The reasons that you need to focus most are:

1. What you get from the host device, be that a phone, a tablet or whatever, is actually a mixdown of lots of stuff, like notification sounds, app sounds etc, even when they remain silent or even turned off. You just cannot bypass the internal mixing of the host device because this is how their OS is working so this will already mean that it will include atleast an extra reencode down the line of the transmission of the audio data.

2. The bluetooth spec of these audio codecs while it carries the same name as their consumer (for lack of better words) counterpart does not mean that it's identical into how it's being handled. In the case of AAC for example, the AAC streams stored inside your average m4a extension music file is not exactly ideal for real-time audio streaming. It would require extra steps on converting that into something that can be transmitted over bluetooth in real time which is quite an involved and time consuming process which would introduce some really serious lag at best case scenario. Also as far as I know (feel free to correct me) while this is theoretically possible, there's not a single consumer available device that feeds the untouched AAC stream of a music file to a receiver.

So to answer your question in a short manner, no you cannot avoid whatever codec you use for your audio to be reencoded the same amount of times it would anyway. Just make sure you have the best quality source audio file you can as a first step.

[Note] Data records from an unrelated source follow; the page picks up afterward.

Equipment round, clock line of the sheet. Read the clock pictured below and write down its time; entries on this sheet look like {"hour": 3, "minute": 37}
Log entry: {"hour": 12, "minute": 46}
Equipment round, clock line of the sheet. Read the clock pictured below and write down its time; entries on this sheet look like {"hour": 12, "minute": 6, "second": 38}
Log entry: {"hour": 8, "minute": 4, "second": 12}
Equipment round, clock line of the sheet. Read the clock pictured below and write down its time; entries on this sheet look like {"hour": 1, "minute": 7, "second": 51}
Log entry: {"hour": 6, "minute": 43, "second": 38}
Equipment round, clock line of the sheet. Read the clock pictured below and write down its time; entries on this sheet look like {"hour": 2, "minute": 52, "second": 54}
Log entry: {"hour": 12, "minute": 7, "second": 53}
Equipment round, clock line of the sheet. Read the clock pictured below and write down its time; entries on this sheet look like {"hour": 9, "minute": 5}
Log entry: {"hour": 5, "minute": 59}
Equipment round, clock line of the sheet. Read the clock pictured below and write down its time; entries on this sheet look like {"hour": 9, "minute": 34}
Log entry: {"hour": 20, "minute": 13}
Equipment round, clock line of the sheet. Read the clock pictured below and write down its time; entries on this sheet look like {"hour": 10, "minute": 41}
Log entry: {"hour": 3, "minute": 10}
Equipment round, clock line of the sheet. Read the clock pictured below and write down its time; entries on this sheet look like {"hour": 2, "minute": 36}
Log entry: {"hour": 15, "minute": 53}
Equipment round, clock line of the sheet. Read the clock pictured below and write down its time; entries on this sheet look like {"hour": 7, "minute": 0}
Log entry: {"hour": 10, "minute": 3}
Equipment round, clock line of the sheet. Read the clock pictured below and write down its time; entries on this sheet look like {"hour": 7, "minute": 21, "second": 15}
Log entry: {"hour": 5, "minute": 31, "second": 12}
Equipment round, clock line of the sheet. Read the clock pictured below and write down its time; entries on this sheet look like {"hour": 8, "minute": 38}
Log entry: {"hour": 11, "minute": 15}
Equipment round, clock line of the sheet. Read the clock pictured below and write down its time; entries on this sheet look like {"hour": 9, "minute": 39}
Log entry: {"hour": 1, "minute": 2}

Re: Is encoding in AAC better if headphones support AAC codec?

Reply #3
I'm going to guess that there's no audible difference (in a proper blind, level-matched, listening test).

AAC might have a "theoretical" advantage because even if it's decompressed and re-compressed the "damage" from AAC doesn't accumulate with multiple generations of compression. 

Re: Is encoding in AAC better if headphones support AAC codec?

Reply #4
Thank you all for your inputs.

Based on what everyone said, playing a lossless file over a Bluetooth connection will be more advantageous as the device will be transcoding from a lossless to lossy which is more or less similar to me encoding them to lossless format myself.

Is my understanding correct?

Re: Is encoding in AAC better if headphones support AAC codec?

Reply #5
Thank you all for your inputs.

Based on what everyone said, playing a lossless file over a Bluetooth connection will be more advantageous as the device will be transcoding from a lossless to lossy which is more or less similar to me encoding them to lossless format myself.

Is my understanding correct?
Well, that's definitely the best case scenario.